If you're looking for an exact, literal translation use: _aap kis baare meN soch rahe haiN
_
If an approximate equivalent is acceptable to you, then I would choose: _aap kya soch rahe haiN_

You didn't mention who your intended recipient is.  It should be noted that _aap _is generally a term of respect/politeness.  If you intend to say it to a friend or someone younger than you then _tuu _or _tum _might be more appropriate than _aap_.  When using _tuu_, it should be _rahaa _(if addressing a male) or _rahii _(if addressing a female) and _hai _instead of _haiN_.  When using _tum_, it should be _ho _instead of _haiN_.


----------



## Qureshpor

Wolverine9 said:


> If you're looking for an exact, literal translation use: _aap kis baare meN soch rahe haiN
> _
> If an approximate equivalent is acceptable to you, then I would choose: _aap kya soch rahe haiN _[...]


I beg to differ on this.

"What are you thinking about?" has an exact, instinctive, first port of call translation as..

aap kyaa soch rahe haiN?


----------



## tonyspeed

QURESHPOR said:


> I beg to differ on this.
> 
> "What are you thinking about?" has an exact, instinctive, first port of call translation as..
> 
> aap kyaa soch rahe haiN?



There is a phrase for this in English. Six of one, half a dozen of the other.


----------



## Qureshpor

tonyspeed said:


> There is a phrase for this in English. Six of one, half a dozen of the other.

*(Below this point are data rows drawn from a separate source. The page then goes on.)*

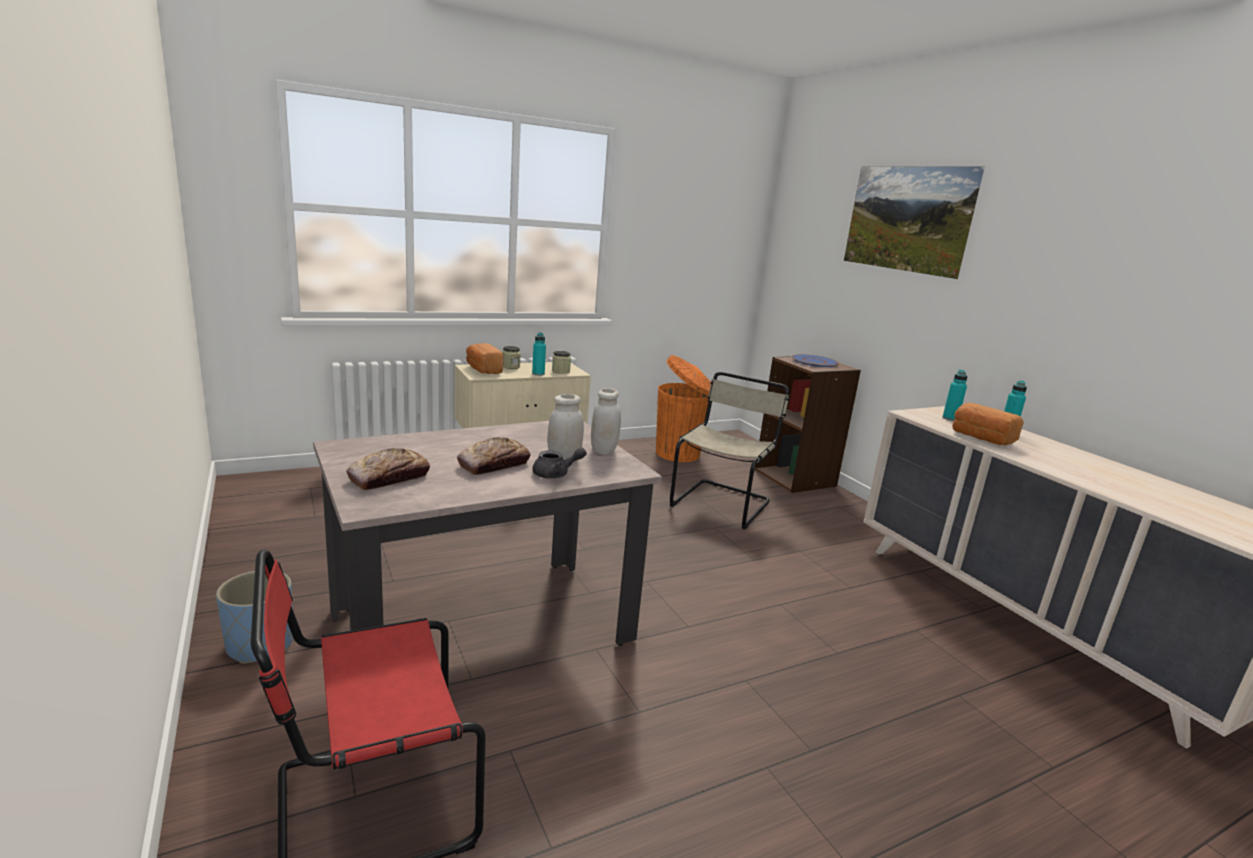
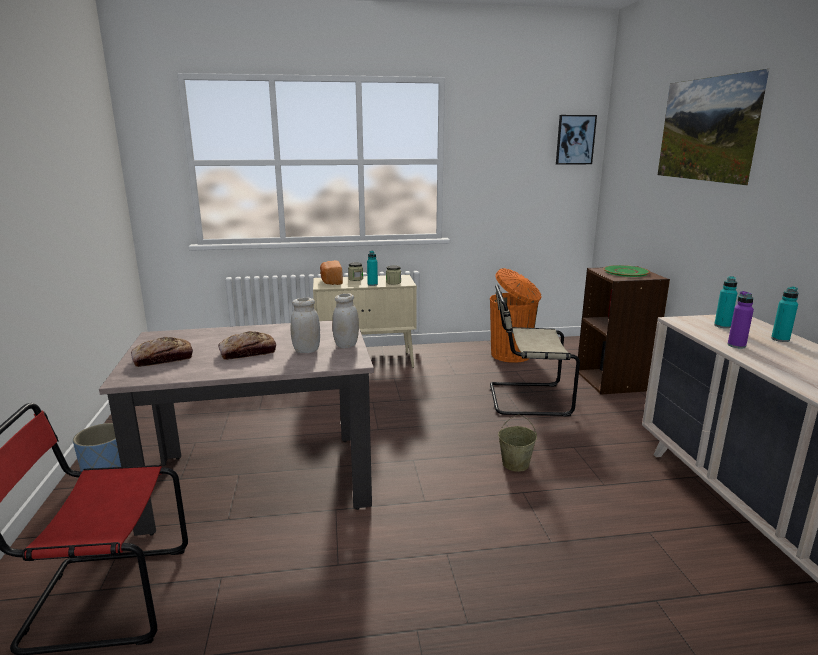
camera: 20 degrees right, 0 degrees up
grey teapot [533,447,587,479] -> none
beige chair [670,372,790,529] -> beige chair turned 135 degrees counterclockwise [490,285,580,416]
blue plate [791,354,839,367] -> green plate [603,265,650,277]
bread [952,402,1024,445] -> purple bottle [728,291,754,348]
none -> beige bucket [498,414,537,472]
none -> picture [556,115,597,165]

Thank you TS for the English phrase. How does it help with the translation of "What are you thinking about?" I have gone into detail in my previous post explaining ways to further focus on required meanings. Here I am merely stating that "aap kyaa soch rahe haiN" is not really an "approximate" translation. If you or others disagree on this, that's fine. It is possible that I am perceiving this sentence differently.


----------